Recent progress on band and surface engineering of graphitic carbon nitride for artificial photosynthesis

Abstract

Artificial photosynthesis based on semiconductor photocatalysts has attracted great attentions recent years for its advantage in clean energy applications. Environmental friendly metal free semiconducting graphitic carbon nitride, which can be synthesized via simple pyrolysis of cheap industrial resources at low cost, with visible light photocatalytic activity for hydrogen evolution, oxygen evolution, hydrogen peroxide production and reduction of carbon dioxide has been intensively studied in recent ten years. On the way of developing highly active photocatalysts, publications focusing on graphitic carbon nitride have been dramatically increased especially in recent five years.

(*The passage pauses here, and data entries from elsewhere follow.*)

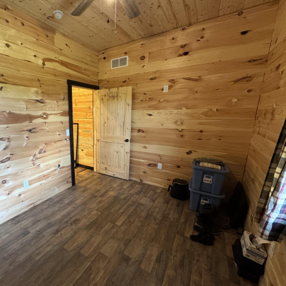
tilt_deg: -12.7
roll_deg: +0.6
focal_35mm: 17
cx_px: 92
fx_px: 159
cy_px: 147
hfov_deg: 80.7
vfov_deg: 83.9
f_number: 2.2
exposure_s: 1/60
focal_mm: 2.22
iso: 400
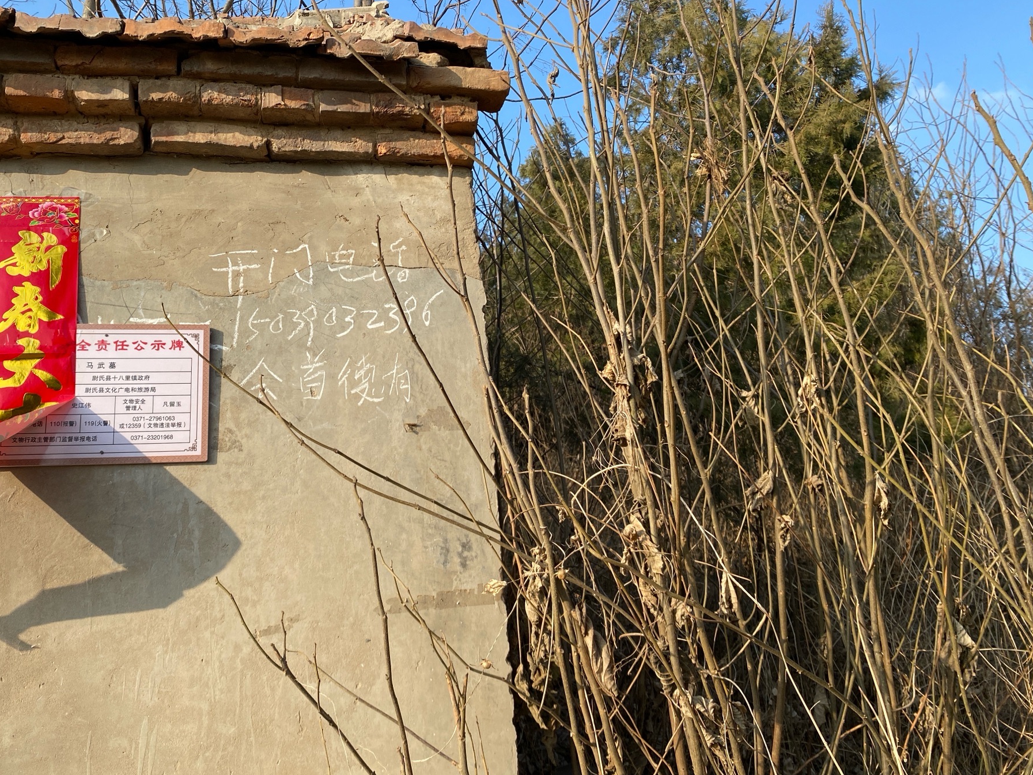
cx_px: 461
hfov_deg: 61.5
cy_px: 371
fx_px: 865
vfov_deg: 48.2
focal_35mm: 29
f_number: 1.8
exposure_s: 1/1779
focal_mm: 4.25
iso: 32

These researches have revealed some key issues, which includes morphology, atomic composition, basal plane structure and defects, composites and type of co-catalysts, influence photocatalytic activity of graphitic carbon nitride based materials from different aspects. These aspects include light absorption, charge separation/migration and surface reactions, which can be categorized into band structure and surface activity characters of graphitic carbon nitride based materials. This review is focusing on engineering band and surface of graphitic carbon nitride for artificial photosynthesis. Through reviewing the recent progress on graphitic carbon nitride based artificial photosynthesis researches, it may provide more comprehensive and in-depth understanding for further designing of highly activity photocatalysts based on graphitic carbon nitride.